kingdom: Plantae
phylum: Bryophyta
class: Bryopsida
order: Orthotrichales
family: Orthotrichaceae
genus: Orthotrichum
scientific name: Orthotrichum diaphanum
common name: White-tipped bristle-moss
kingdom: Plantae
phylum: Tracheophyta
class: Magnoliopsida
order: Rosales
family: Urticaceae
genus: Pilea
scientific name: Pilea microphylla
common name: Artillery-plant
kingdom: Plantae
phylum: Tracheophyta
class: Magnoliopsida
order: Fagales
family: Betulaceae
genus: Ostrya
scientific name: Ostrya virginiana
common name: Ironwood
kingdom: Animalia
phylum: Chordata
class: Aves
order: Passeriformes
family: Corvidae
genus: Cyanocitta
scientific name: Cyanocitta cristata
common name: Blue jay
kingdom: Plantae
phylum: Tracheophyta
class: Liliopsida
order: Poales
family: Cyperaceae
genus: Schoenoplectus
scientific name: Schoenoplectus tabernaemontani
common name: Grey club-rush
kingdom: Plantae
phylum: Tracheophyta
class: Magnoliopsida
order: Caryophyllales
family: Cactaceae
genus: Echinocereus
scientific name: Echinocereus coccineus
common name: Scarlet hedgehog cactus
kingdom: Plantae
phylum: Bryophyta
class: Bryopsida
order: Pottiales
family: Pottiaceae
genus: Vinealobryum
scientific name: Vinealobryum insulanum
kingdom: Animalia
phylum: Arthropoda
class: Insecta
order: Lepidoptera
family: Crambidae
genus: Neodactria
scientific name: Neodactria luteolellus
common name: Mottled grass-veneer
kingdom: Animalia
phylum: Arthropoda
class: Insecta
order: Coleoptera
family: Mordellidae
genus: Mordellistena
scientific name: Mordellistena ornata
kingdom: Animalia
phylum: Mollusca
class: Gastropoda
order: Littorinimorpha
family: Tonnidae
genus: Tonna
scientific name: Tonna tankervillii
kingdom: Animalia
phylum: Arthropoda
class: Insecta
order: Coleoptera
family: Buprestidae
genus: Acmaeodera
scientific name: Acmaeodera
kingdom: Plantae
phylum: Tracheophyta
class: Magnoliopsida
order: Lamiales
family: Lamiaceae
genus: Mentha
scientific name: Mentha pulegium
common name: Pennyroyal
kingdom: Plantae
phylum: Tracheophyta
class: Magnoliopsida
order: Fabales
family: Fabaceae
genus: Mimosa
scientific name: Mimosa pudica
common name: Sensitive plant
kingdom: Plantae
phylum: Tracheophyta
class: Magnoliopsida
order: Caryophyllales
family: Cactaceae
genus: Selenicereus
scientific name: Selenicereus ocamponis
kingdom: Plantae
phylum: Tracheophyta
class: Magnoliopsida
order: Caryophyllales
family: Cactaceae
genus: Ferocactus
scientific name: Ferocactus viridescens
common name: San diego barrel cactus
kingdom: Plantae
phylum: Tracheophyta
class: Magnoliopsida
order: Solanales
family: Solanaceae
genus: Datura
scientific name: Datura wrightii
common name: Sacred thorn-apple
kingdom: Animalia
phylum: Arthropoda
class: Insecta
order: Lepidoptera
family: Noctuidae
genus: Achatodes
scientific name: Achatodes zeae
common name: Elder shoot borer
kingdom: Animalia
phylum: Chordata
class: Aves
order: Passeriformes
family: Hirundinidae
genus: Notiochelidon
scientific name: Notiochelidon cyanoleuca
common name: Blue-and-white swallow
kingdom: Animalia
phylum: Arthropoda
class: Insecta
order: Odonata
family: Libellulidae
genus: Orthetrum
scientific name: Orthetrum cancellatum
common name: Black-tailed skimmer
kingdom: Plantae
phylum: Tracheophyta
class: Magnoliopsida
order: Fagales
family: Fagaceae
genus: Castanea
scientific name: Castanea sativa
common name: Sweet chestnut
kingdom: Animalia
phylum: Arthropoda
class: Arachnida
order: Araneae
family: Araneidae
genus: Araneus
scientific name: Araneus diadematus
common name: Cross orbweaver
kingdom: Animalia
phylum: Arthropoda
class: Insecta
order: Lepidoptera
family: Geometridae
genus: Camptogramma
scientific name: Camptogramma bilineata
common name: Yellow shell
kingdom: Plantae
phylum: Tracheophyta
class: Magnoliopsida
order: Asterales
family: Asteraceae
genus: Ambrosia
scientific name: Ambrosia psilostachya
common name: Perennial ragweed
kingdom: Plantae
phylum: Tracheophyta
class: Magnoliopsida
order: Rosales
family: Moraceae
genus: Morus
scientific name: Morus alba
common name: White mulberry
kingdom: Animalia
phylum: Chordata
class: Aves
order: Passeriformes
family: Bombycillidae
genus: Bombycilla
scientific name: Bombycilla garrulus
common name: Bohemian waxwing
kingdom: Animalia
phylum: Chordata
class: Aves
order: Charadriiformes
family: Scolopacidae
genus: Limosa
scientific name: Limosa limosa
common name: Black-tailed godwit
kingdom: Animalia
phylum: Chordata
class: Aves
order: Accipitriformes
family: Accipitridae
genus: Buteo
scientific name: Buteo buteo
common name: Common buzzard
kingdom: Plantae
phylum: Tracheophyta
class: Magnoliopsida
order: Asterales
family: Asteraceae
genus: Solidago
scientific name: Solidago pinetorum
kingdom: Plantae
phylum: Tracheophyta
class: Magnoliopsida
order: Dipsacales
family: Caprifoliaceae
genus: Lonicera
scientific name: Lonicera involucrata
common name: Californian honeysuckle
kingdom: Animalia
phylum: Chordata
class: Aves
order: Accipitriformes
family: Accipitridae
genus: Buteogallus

# Directive:
Write out the whole listing again, swapping every "common name" for "popular name" and changing nothing else.

# Correct answer:
kingdom: Plantae
phylum: Bryophyta
class: Bryopsida
order: Orthotrichales
family: Orthotrichaceae
genus: Orthotrichum
scientific name: Orthotrichum diaphanum
popular name: White-tipped bristle-moss
kingdom: Plantae
phylum: Tracheophyta
class: Magnoliopsida
order: Rosales
family: Urticaceae
genus: Pilea
scientific name: Pilea microphylla
popular name: Artillery-plant
kingdom: Plantae
phylum: Tracheophyta
class: Magnoliopsida
order: Fagales
family: Betulaceae
genus: Ostrya
scientific name: Ostrya virginiana
popular name: Ironwood
kingdom: Animalia
phylum: Chordata
class: Aves
order: Passeriformes
family: Corvidae
genus: Cyanocitta
scientific name: Cyanocitta cristata
popular name: Blue jay
kingdom: Plantae
phylum: Tracheophyta
class: Liliopsida
order: Poales
family: Cyperaceae
genus: Schoenoplectus
scientific name: Schoenoplectus tabernaemontani
popular name: Grey club-rush
kingdom: Plantae
phylum: Tracheophyta
class: Magnoliopsida
order: Caryophyllales
family: Cactaceae
genus: Echinocereus
scientific name: Echinocereus coccineus
popular name: Scarlet hedgehog cactus
kingdom: Plantae
phylum: Bryophyta
class: Bryopsida
order: Pottiales
family: Pottiaceae
genus: Vinealobryum
scientific name: Vinealobryum insulanum
kingdom: Animalia
phylum: Arthropoda
class: Insecta
order: Lepidoptera
family: Crambidae
genus: Neodactria
scientific name: Neodactria luteolellus
popular name: Mottled grass-veneer
kingdom: Animalia
phylum: Arthropoda
class: Insecta
order: Coleoptera
family: Mordellidae
genus: Mordellistena
scientific name: Mordellistena ornata
kingdom: Animalia
phylum: Mollusca
class: Gastropoda
order: Littorinimorpha
family: Tonnidae
genus: Tonna
scientific name: Tonna tankervillii
kingdom: Animalia
phylum: Arthropoda
class: Insecta
order: Coleoptera
family: Buprestidae
genus: Acmaeodera
scientific name: Acmaeodera
kingdom: Plantae
phylum: Tracheophyta
class: Magnoliopsida
order: Lamiales
family: Lamiaceae
genus: Mentha
scientific name: Mentha pulegium
popular name: Pennyroyal
kingdom: Plantae
phylum: Tracheophyta
class: Magnoliopsida
order: Fabales
family: Fabaceae
genus: Mimosa
scientific name: Mimosa pudica
popular name: Sensitive plant
kingdom: Plantae
phylum: Tracheophyta
class: Magnoliopsida
order: Caryophyllales
family: Cactaceae
genus: Selenicereus
scientific name: Selenicereus ocamponis
kingdom: Plantae
phylum: Tracheophyta
class: Magnoliopsida
order: Caryophyllales
family: Cactaceae
genus: Ferocactus
scientific name: Ferocactus viridescens
popular name: San diego barrel cactus
kingdom: Plantae
phylum: Tracheophyta
class: Magnoliopsida
order: Solanales
family: Solanaceae
genus: Datura
scientific name: Datura wrightii
popular name: Sacred thorn-apple
kingdom: Animalia
phylum: Arthropoda
class: Insecta
order: Lepidoptera
family: Noctuidae
genus: Achatodes
scientific name: Achatodes zeae
popular name: Elder shoot borer
kingdom: Animalia
phylum: Chordata
class: Aves
order: Passeriformes
family: Hirundinidae
genus: Notiochelidon
scientific name: Notiochelidon cyanoleuca
popular name: Blue-and-white swallow
kingdom: Animalia
phylum: Arthropoda
class: Insecta
order: Odonata
family: Libellulidae
genus: Orthetrum
scientific name: Orthetrum cancellatum
popular name: Black-tailed skimmer
kingdom: Plantae
phylum: Tracheophyta
class: Magnoliopsida
order: Fagales
family: Fagaceae
genus: Castanea
scientific name: Castanea sativa
popular name: Sweet chestnut
kingdom: Animalia
phylum: Arthropoda
class: Arachnida
order: Araneae
family: Araneidae
genus: Araneus
scientific name: Araneus diadematus
popular name: Cross orbweaver
kingdom: Animalia
phylum: Arthropoda
class: Insecta
order: Lepidoptera
family: Geometridae
genus: Camptogramma
scientific name: Camptogramma bilineata
popular name: Yellow shell
kingdom: Plantae
phylum: Tracheophyta
class: Magnoliopsida
order: Asterales
family: Asteraceae
genus: Ambrosia
scientific name: Ambrosia psilostachya
popular name: Perennial ragweed
kingdom: Plantae
phylum: Tracheophyta
class: Magnoliopsida
order: Rosales
family: Moraceae
genus: Morus
scientific name: Morus alba
popular name: White mulberry
kingdom: Animalia
phylum: Chordata
class: Aves
order: Passeriformes
family: Bombycillidae
genus: Bombycilla
scientific name: Bombycilla garrulus
popular name: Bohemian waxwing
kingdom: Animalia
phylum: Chordata
class: Aves
order: Charadriiformes
family: Scolopacidae
genus: Limosa
scientific name: Limosa limosa
popular name: Black-tailed godwit
kingdom: Animalia
phylum: Chordata
class: Aves
order: Accipitriformes
family: Accipitridae
genus: Buteo
scientific name: Buteo buteo
popular name: Common buzzard
kingdom: Plantae
phylum: Tracheophyta
class: Magnoliopsida
order: Asterales
family: Asteraceae
genus: Solidago
scientific name: Solidago pinetorum
kingdom: Plantae
phylum: Tracheophyta
class: Magnoliopsida
order: Dipsacales
family: Caprifoliaceae
genus: Lonicera
scientific name: Lonicera involucrata
popular name: Californian honeysuckle
kingdom: Animalia
phylum: Chordata
class: Aves
order: Accipitriformes
family: Accipitridae
genus: Buteogallus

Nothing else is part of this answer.